Saturday, October 30, 2021

Editioning Days and Business Stuff

Over the past few weeks I've been printing some of my linocuts again. People often ask me how long it takes to make a print. It's such a hard question to answer because there are so many stages to it. Usually the sketching, drawing and carving of the plate take a few months. Then comes the proofing and reworking the plate stage. Once I start printing, I usually print ten to twenty prints over the course of a few weeks, before I take a break to work on something different; all that printing is really labour intensive and yes, it does get tedious if I keep doing the same thing over and over again. I also don't want to have too many prints just sitting not knowing if they will sell or not. After printing, the prints need to be taped to wooden boards while they are damp so they can stretch and dry flat.

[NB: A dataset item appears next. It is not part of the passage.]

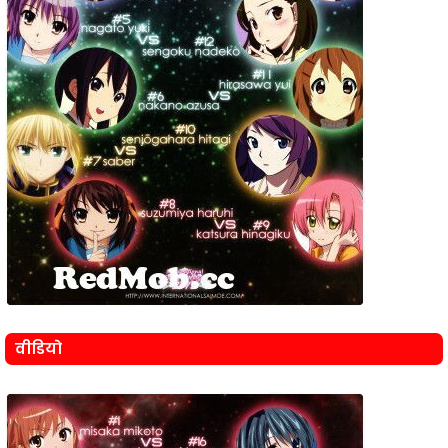
वीडियो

Once they are dry, they need to be curated, i.e. little flaws need touching up and I have to sign each print. People sometimes wonder about my pricing. Easy math: an edition of 50 prints at $500 per print is $25,000! Wow! That's a lot of money, right? It usually takes me about 5 years to sell an edition of prints that sells really well, so divide $25,000 by 5 and I get $5,000 from one edition per year. That is before overhead costs. If I sell through a gallery, they take 40%-50% commission (which I'm perfectly ok with since they do their own advertising and they bring my work to the attention of different clients). The example is an average price range, since I have some prints that cost more and some that cost less. When I have several editions that sell well, I can get through a year comfortably and I am grateful, excited and thrilled to be able to make a living doing what I love!